◆ WHAT YOU NEED TO DO
From top to bottom, restate the entries below word for word.

Segment Start: MATERIAL PROVIDED

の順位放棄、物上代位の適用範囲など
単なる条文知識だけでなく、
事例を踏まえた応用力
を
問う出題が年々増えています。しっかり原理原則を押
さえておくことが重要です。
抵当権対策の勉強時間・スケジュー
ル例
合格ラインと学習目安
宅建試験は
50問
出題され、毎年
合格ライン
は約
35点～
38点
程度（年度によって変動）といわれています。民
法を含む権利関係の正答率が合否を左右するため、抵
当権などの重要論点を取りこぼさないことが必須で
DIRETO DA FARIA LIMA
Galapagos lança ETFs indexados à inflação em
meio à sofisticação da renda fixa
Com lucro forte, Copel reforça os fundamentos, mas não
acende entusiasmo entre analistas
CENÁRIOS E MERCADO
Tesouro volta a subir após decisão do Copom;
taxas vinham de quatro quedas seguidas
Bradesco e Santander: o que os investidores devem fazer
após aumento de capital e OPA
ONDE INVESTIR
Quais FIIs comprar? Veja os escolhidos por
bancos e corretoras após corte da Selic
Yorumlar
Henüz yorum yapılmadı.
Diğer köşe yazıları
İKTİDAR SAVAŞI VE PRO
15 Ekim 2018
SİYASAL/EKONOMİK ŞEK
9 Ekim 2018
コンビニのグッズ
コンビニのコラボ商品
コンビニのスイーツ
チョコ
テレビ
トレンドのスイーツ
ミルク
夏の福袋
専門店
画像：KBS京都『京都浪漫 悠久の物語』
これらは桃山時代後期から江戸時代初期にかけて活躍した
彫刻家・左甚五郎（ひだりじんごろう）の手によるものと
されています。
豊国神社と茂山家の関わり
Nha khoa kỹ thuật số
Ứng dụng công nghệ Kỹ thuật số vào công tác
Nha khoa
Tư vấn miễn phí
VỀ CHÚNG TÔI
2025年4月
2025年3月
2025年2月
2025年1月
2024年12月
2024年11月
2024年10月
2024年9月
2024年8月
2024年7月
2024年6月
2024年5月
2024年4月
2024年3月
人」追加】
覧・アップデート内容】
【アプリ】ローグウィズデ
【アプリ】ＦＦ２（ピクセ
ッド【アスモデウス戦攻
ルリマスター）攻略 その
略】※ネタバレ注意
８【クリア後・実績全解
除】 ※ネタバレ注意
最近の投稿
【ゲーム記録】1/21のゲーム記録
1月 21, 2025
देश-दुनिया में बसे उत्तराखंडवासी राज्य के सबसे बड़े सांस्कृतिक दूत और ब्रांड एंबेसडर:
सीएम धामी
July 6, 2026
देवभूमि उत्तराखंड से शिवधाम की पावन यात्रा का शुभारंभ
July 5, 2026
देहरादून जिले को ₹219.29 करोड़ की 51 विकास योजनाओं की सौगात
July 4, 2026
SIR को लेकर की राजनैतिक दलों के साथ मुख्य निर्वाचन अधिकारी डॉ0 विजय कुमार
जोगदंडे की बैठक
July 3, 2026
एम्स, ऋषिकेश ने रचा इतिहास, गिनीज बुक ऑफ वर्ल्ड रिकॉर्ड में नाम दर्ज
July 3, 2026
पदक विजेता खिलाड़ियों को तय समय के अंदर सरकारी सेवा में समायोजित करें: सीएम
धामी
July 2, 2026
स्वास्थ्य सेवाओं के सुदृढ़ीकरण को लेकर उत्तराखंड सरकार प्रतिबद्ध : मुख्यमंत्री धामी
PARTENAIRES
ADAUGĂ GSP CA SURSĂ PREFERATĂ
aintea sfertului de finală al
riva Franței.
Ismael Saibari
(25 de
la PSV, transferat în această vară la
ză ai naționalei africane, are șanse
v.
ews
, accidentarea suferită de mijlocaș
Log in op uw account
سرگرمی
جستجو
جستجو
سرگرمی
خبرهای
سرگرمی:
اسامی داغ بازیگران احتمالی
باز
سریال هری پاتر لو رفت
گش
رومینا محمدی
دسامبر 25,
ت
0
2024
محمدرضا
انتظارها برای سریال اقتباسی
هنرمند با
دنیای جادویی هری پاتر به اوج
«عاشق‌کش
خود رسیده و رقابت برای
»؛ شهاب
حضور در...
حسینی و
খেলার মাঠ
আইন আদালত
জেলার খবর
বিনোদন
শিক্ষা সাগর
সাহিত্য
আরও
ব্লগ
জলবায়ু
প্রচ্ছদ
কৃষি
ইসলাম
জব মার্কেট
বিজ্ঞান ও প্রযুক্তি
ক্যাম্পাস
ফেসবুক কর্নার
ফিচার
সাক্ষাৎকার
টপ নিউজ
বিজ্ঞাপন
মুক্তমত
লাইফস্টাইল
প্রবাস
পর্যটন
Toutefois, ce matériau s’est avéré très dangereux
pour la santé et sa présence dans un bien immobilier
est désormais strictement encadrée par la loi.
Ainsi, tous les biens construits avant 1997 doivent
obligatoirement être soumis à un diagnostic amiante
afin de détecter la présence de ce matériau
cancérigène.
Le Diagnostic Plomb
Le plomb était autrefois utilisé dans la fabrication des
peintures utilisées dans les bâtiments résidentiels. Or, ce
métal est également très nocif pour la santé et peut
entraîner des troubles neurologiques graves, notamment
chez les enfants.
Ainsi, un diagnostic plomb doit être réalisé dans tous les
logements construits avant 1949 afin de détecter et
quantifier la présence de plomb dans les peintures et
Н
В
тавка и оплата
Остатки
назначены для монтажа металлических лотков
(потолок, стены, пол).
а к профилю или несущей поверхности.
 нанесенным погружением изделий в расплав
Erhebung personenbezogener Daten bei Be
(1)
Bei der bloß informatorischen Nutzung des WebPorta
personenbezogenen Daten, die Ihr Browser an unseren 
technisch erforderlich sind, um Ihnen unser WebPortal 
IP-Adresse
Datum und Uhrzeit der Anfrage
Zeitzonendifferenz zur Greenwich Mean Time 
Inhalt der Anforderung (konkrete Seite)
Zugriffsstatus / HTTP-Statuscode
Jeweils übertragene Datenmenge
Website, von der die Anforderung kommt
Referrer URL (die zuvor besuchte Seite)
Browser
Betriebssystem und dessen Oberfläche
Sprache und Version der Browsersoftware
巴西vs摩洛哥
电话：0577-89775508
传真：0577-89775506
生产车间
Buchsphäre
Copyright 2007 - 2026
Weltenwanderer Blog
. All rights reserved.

Segment End: MATERIAL PROVIDED

◆ ANSWER BOX
の順位放棄、物上代位の適用範囲など
単なる条文知識だけでなく、
事例を踏まえた応用力
を
問う出題が年々増えています。しっかり原理原則を押
さえておくことが重要です。
抵当権対策の勉強時間・スケジュー
ル例
合格ラインと学習目安
宅建試験は
50問
出題され、毎年
合格ライン
は約
35点～
38点
程度（年度によって変動）といわれています。民
法を含む権利関係の正答率が合否を左右するため、抵
当権などの重要論点を取りこぼさないことが必須で
DIRETO DA FARIA LIMA
Galapagos lança ETFs indexados à inflação em
meio à sofisticação da renda fixa
Com lucro forte, Copel reforça os fundamentos, mas não
acende entusiasmo entre analistas
CENÁRIOS E MERCADO
Tesouro volta a subir após decisão do Copom;
taxas vinham de quatro quedas seguidas
Bradesco e Santander: o que os investidores devem fazer
após aumento de capital e OPA
ONDE INVESTIR
Quais FIIs comprar? Veja os escolhidos por
bancos e corretoras após corte da Selic
Yorumlar
Henüz yorum yapılmadı.
Diğer köşe yazıları
İKTİDAR SAVAŞI VE PRO
15 Ekim 2018
SİYASAL/EKONOMİK ŞEK
9 Ekim 2018
コンビニのグッズ
コンビニのコラボ商品
コンビニのスイーツ
チョコ
テレビ
トレンドのスイーツ
ミルク
夏の福袋
専門店
画像：KBS京都『京都浪漫 悠久の物語』
これらは桃山時代後期から江戸時代初期にかけて活躍した
彫刻家・左甚五郎（ひだりじんごろう）の手によるものと
されています。
豊国神社と茂山家の関わり
Nha khoa kỹ thuật số
Ứng dụng công nghệ Kỹ thuật số vào công tác
Nha khoa
Tư vấn miễn phí
VỀ CHÚNG TÔI
2025年4月
2025年3月
2025年2月
2025年1月
2024年12月
2024年11月
2024年10月
2024年9月
2024年8月
2024年7月
2024年6月
2024年5月
2024年4月
2024年3月
人」追加】
覧・アップデート内容】
【アプリ】ローグウィズデ
【アプリ】ＦＦ２（ピクセ
ッド【アスモデウス戦攻
ルリマスター）攻略 その
略】※ネタバレ注意
８【クリア後・実績全解
除】 ※ネタバレ注意
最近の投稿
【ゲーム記録】1/21のゲーム記録
1月 21, 2025
देश-दुनिया में बसे उत्तराखंडवासी राज्य के सबसे बड़े सांस्कृतिक दूत और ब्रांड एंबेसडर:
सीएम धामी
July 6, 2026
देवभूमि उत्तराखंड से शिवधाम की पावन यात्रा का शुभारंभ
July 5, 2026
देहरादून जिले को ₹219.29 करोड़ की 51 विकास योजनाओं की सौगात
July 4, 2026
SIR को लेकर की राजनैतिक दलों के साथ मुख्य निर्वाचन अधिकारी डॉ0 विजय कुमार
जोगदंडे की बैठक
July 3, 2026
एम्स, ऋषिकेश ने रचा इतिहास, गिनीज बुक ऑफ वर्ल्ड रिकॉर्ड में नाम दर्ज
July 3, 2026
पदक विजेता खिलाड़ियों को तय समय के अंदर सरकारी सेवा में समायोजित करें: सीएम
धामी
July 2, 2026
स्वास्थ्य सेवाओं के सुदृढ़ीकरण को लेकर उत्तराखंड सरकार प्रतिबद्ध : मुख्यमंत्री धामी
PARTENAIRES
ADAUGĂ GSP CA SURSĂ PREFERATĂ
aintea sfertului de finală al
riva Franței.
Ismael Saibari
(25 de
la PSV, transferat în această vară la
ză ai naționalei africane, are șanse
v.
ews
, accidentarea suferită de mijlocaș
Log in op uw account
سرگرمی
جستجو
جستجو
سرگرمی
خبرهای
سرگرمی:
اسامی داغ بازیگران احتمالی
باز
سریال هری پاتر لو رفت
گش
رومینا محمدی
دسامبر 25,
ت
0
2024
محمدرضا
انتظارها برای سریال اقتباسی
هنرمند با
دنیای جادویی هری پاتر به اوج
«عاشق‌کش
خود رسیده و رقابت برای
»؛ شهاب
حضور در...
حسینی و
খেলার মাঠ
আইন আদালত
জেলার খবর
বিনোদন
শিক্ষা সাগর
সাহিত্য
আরও
ব্লগ
জলবায়ু
প্রচ্ছদ
কৃষি
ইসলাম
জব মার্কেট
বিজ্ঞান ও প্রযুক্তি
ক্যাম্পাস
ফেসবুক কর্নার
ফিচার
সাক্ষাৎকার
টপ নিউজ
বিজ্ঞাপন
মুক্তমত
লাইফস্টাইল
প্রবাস
পর্যটন
Toutefois, ce matériau s’est avéré très dangereux
pour la santé et sa présence dans un bien immobilier
est désormais strictement encadrée par la loi.
Ainsi, tous les biens construits avant 1997 doivent
obligatoirement être soumis à un diagnostic amiante
afin de détecter la présence de ce matériau
cancérigène.
Le Diagnostic Plomb
Le plomb était autrefois utilisé dans la fabrication des
peintures utilisées dans les bâtiments résidentiels. Or, ce
métal est également très nocif pour la santé et peut
entraîner des troubles neurologiques graves, notamment
chez les enfants.
Ainsi, un diagnostic plomb doit être réalisé dans tous les
logements construits avant 1949 afin de détecter et
quantifier la présence de plomb dans les peintures et
Н
В
тавка и оплата
Остатки
назначены для монтажа металлических лотков
(потолок, стены, пол).
а к профилю или несущей поверхности.
 нанесенным погружением изделий в расплав
Erhebung personenbezogener Daten bei Be
(1)
Bei der bloß informatorischen Nutzung des WebPorta
personenbezogenen Daten, die Ihr Browser an unseren 
technisch erforderlich sind, um Ihnen unser WebPortal 
IP-Adresse
Datum und Uhrzeit der Anfrage
Zeitzonendifferenz zur Greenwich Mean Time 
Inhalt der Anforderung (konkrete Seite)
Zugriffsstatus / HTTP-Statuscode
Jeweils übertragene Datenmenge
Website, von der die Anforderung kommt
Referrer URL (die zuvor besuchte Seite)
Browser
Betriebssystem und dessen Oberfläche
Sprache und Version der Browsersoftware
巴西vs摩洛哥
电话：0577-89775508
传真：0577-89775506
生产车间
Buchsphäre
Copyright 2007 - 2026
Weltenwanderer Blog
. All rights reserved.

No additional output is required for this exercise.